Le forme di notificazione indicate dal Fisco, ai sensi del d.p.r. n. 602 del 1973, art. 43bis, e del R.D. n. 2440 del 1923, artt. 69 e 70, nonché del D.M. n. 384 del 1997, art. 1, osserva ancora il giudice dell’appello, “devono essere osservate solo quando sono conclusi atti di cessione di crediti chiesti a rimborso nella dichiarazione dei redditi, non anche, invece, quando sono conclusi atti diversi, nell’ambito dei quali il trasferimento di crediti costituisce soltanto un mero effetto… in ogni caso la pubblicazione della cessione sulla Gazzetta Ufficiale… è equiparata alla notificazione che, ai sensi dell’art. 1264 c.c., rende efficace la cessione del rapporto giuridico nei confronti del debitore ceduto… U. s.p.a. è l’unico soggetto al quale le somme richieste devono essere rimborsate” (ibidem).
4.2. La decisione adottata sul punto dalla impugnata CTR appare conforme all’orientamento interpretativo espresso anche da questa Corte regolatrice, e risulta condivisibile.
Si è avuto modo di confermare recentemente, infatti, che “il conferimento di un’azienda (o di un suo ramo) in una società costituisce una cessione d’azienda, che comporta per legge – salvo patto contrario – la cessione dei crediti relativi al suo esercizio, compresi i crediti d’imposta vantati dal cedente nei confronti dell’erario, sicché, ai fini dell’efficacia nei confronti di quest’ultimo, non occorre procedere alla notifica ai sensi del R.D. n. 2440 del 1923, art. 69, discendendo i relativi effetti dall’adempimento delle formalità pubblicitarie presso il registro delle imprese, secondo quanto disposto in via generale dall’art. 2559 c.c.“, Cass., sez.

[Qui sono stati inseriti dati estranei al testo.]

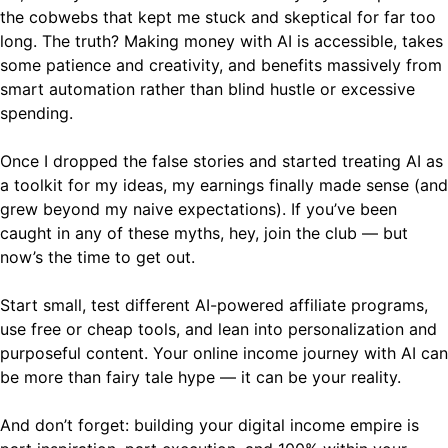
the cobwebs that kept me stuck and skeptical for far too
long. The truth? Making money with AI is accessible, takes
some patience and creativity, and benefits massively from
smart automation rather than blind hustle or excessive
spending.
Once I dropped the false stories and started treating AI as
a toolkit for my ideas, my earnings finally made sense (and
grew beyond my naive expectations). If you’ve been
caught in any of these myths, hey, join the club — but
now’s the time to get out.
Start small, test different AI-powered affiliate programs,
use free or cheap tools, and lean into personalization and
purposeful content. Your online income journey with AI can
be more than fairy tale hype — it can be your reality.
And don’t forget: building your digital income empire is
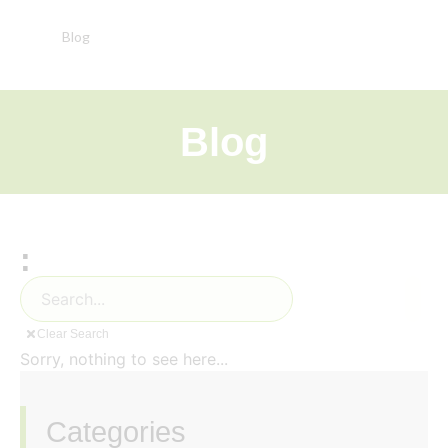
Blog
Blog
:
Clear Search
Sorry, nothing to see here...
Categories
‏‏‎ ‎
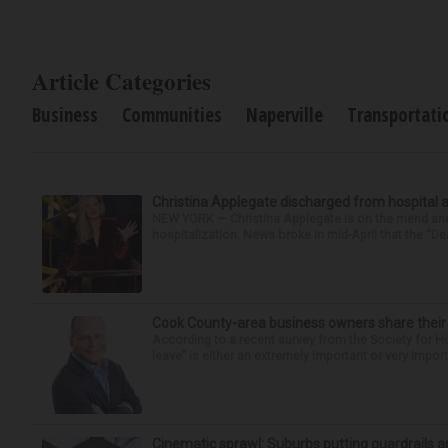
Article Categories
Business
Communities
Naperville
Transportati
Christina Applegate discharged from hospital 
NEW YORK — Christina Applegate is on the mend and 
hospitalization. News broke in mid-April that the “Dea
Cook County-area business owners share thei
According to a recent survey from the Society for
leave” is either an extremely important or very import
Cinematic sprawl: Suburbs putting guardrails a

V, 19/10/2021, n. 28787, formalità pubblicitarie che possono essere sostituite da altre indicate dalla legge come equipollenti.
In relazione al profilo esaminato, pertanto, il secondo motivo di ricorso proposto dall’Amministrazione finanziaria risulta infondato, e deve essere respinto.

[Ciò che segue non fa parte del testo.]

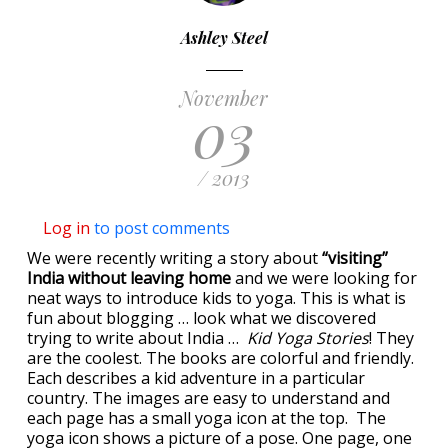
Ashley Steel
November
03
/ 2013
Log in
to post comments
We were recently writing a story about
“visiting”
India without leaving home
and we were looking for
neat ways to introduce kids to yoga. This is what is
fun about blogging … look what we discovered
trying to write about India …
Kid Yoga Stories
! They
are the coolest. The books are colorful and friendly.
Each describes a kid adventure in a particular
country. The images are easy to understand and
each page has a small yoga icon at the top. The
yoga icon shows a picture of a pose. One page, one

5. Ancora mediante il secondo strumento di impugnazione, l’Amministrazione finanziaria critica la decisione adottata dalla CTR, anche per non avere il giudice dell’appello rilevato che la contribuente non ha assicurato prova dei versamenti operati in eccesso che avrebbero originato il preteso diritto di rimborso.
5.1. In materia di prova dei versamenti richiesti a rimborso la CTR non si pronuncia.
Deve però rilevarsi che la ricorrente Agenzia delle Entrate non ha cura di indicare quando abbia proposto la propria contestazione, e mediante quale formula, e come l’abbia diligentemente coltivata, in modo da consentire a questa Corte di legittimità di verificare la tempestività e congruità delle censure proposte dalle parti, ancor prima di procedere a valutarne la decisività.
La critica risulta perciò inammissibile.
In definitiva, il ricorso introdotto dall’Amministrazione finanziaria deve essere respinto.
6. Le spese di lite seguono l’ordinario criterio della soccombenza, e sono liquidate in dispositivo in considerazione della natura delle questioni affrontate e del valore della controversia.
6.1. Rilevato che risulta soccombente parte ammessa alla prenotazione a debito del contributo unificato per essere amministrazione pubblica difesa dall’Avvocatura Generale dello Stato, non si applica l’art. 13, comma 1quater, del d.p.r. 30 maggio 2002, n. 115 (c.d. doppio contributo).
P.Q.M.
Rigetta il ricorso proposto dall’Agenzia delle Entrate, che condanna al pagamento delle spese processuali in favore della controricorrente, e le liquida in complessivi Euro 4.100,00, oltre 15% per spese generali, Euro 200,00 per esborsi, ed accessori come per legge.